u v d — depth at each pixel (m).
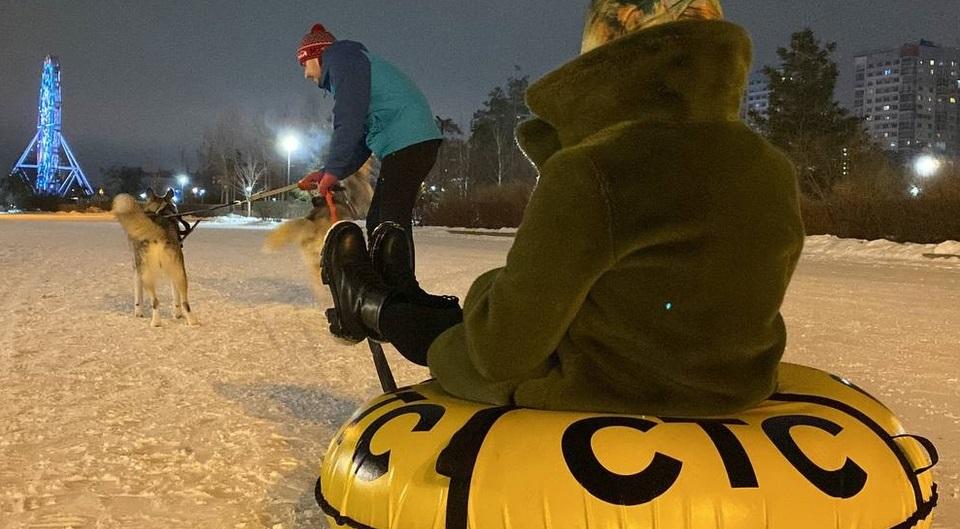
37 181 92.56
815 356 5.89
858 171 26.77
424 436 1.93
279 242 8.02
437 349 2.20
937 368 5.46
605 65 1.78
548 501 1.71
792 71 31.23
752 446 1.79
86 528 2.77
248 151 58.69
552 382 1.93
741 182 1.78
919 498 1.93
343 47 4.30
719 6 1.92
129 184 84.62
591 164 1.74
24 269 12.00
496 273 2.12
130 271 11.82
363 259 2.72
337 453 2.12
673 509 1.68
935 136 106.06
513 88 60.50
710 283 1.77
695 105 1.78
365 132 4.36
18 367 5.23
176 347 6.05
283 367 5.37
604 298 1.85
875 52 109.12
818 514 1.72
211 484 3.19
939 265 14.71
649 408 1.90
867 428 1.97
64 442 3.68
_ _ _ _ _
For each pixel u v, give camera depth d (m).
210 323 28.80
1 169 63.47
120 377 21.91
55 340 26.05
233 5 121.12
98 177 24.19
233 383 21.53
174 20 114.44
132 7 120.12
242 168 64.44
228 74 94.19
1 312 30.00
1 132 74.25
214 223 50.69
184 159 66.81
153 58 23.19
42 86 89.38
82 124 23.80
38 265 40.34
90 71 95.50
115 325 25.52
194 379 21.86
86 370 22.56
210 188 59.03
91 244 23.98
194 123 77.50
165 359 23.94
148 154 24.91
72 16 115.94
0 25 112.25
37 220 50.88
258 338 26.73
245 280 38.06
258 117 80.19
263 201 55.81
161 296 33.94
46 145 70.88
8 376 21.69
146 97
_ _ _ _ _
* [What you are asked to do]
Going back to the entries above, set down exactly the lines that begin at the one with "214 223 50.69" and end at the one with "258 338 26.73", both included, and nothing else.

* [Completed task]
214 223 50.69
184 159 66.81
153 58 23.19
42 86 89.38
82 124 23.80
38 265 40.34
90 71 95.50
115 325 25.52
194 379 21.86
86 370 22.56
210 188 59.03
91 244 23.98
194 123 77.50
165 359 23.94
148 154 24.91
72 16 115.94
0 25 112.25
37 220 50.88
258 338 26.73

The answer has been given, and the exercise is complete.